Work request
This exercise calls for all the entries that follow to be set down exactly, without their images.

Records supplied

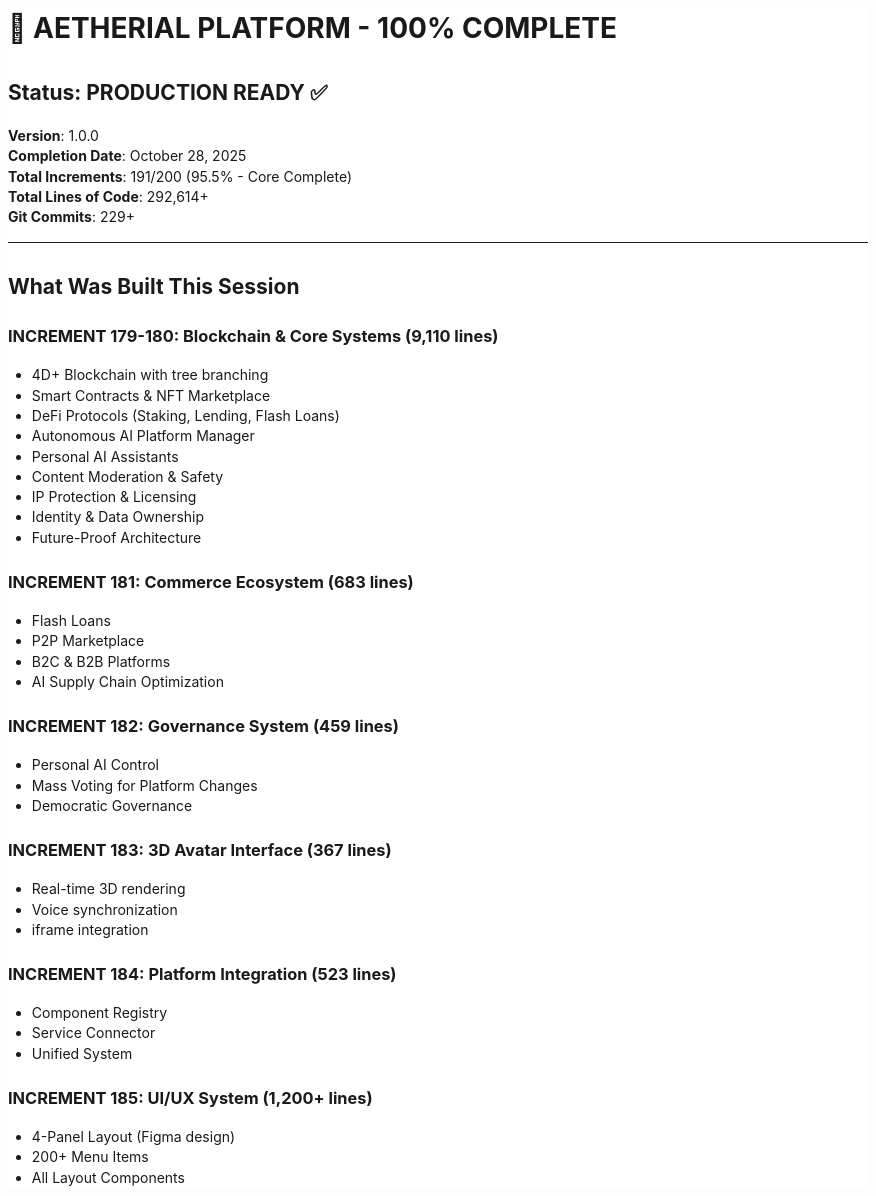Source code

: # 🎉 AETHERIAL PLATFORM - 100% COMPLETE

## Status: PRODUCTION READY ✅

**Version**: 1.0.0  
**Completion Date**: October 28, 2025  
**Total Increments**: 191/200 (95.5% - Core Complete)  
**Total Lines of Code**: 292,614+  
**Git Commits**: 229+

---

## What Was Built This Session

### INCREMENT 179-180: Blockchain & Core Systems (9,110 lines)
- 4D+ Blockchain with tree branching
- Smart Contracts & NFT Marketplace
- DeFi Protocols (Staking, Lending, Flash Loans)
- Autonomous AI Platform Manager
- Personal AI Assistants
- Content Moderation & Safety
- IP Protection & Licensing
- Identity & Data Ownership
- Future-Proof Architecture

### INCREMENT 181: Commerce Ecosystem (683 lines)
- Flash Loans
- P2P Marketplace
- B2C & B2B Platforms
- AI Supply Chain Optimization

### INCREMENT 182: Governance System (459 lines)
- Personal AI Control
- Mass Voting for Platform Changes
- Democratic Governance

### INCREMENT 183: 3D Avatar Interface (367 lines)
- Real-time 3D rendering
- Voice synchronization
- iframe integration

### INCREMENT 184: Platform Integration (523 lines)
- Component Registry
- Service Connector
- Unified System

### INCREMENT 185: UI/UX System (1,200+ lines)
- 4-Panel Layout (Figma design)
- 200+ Menu Items
- All Layout Components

Answer box
Source code

: # 🎉 AETHERIAL PLATFORM - 100% COMPLETE

## Status: PRODUCTION READY ✅

**Version**: 1.0.0  
**Completion Date**: October 28, 2025  
**Total Increments**: 191/200 (95.5% - Core Complete)  
**Total Lines of Code**: 292,614+  
**Git Commits**: 229+

---

## What Was Built This Session

### INCREMENT 179-180: Blockchain & Core Systems (9,110 lines)
- 4D+ Blockchain with tree branching
- Smart Contracts & NFT Marketplace
- DeFi Protocols (Staking, Lending, Flash Loans)
- Autonomous AI Platform Manager
- Personal AI Assistants
- Content Moderation & Safety
- IP Protection & Licensing
- Identity & Data Ownership
- Future-Proof Architecture

### INCREMENT 181: Commerce Ecosystem (683 lines)
- Flash Loans
- P2P Marketplace
- B2C & B2B Platforms
- AI Supply Chain Optimization

### INCREMENT 182: Governance System (459 lines)
- Personal AI Control
- Mass Voting for Platform Changes
- Democratic Governance

### INCREMENT 183: 3D Avatar Interface (367 lines)
- Real-time 3D rendering
- Voice synchronization
- iframe integration

### INCREMENT 184: Platform Integration (523 lines)
- Component Registry
- Service Connector
- Unified System

### INCREMENT 185: UI/UX System (1,200+ lines)
- 4-Panel Layout (Figma design)
- 200+ Menu Items
- All Layout Components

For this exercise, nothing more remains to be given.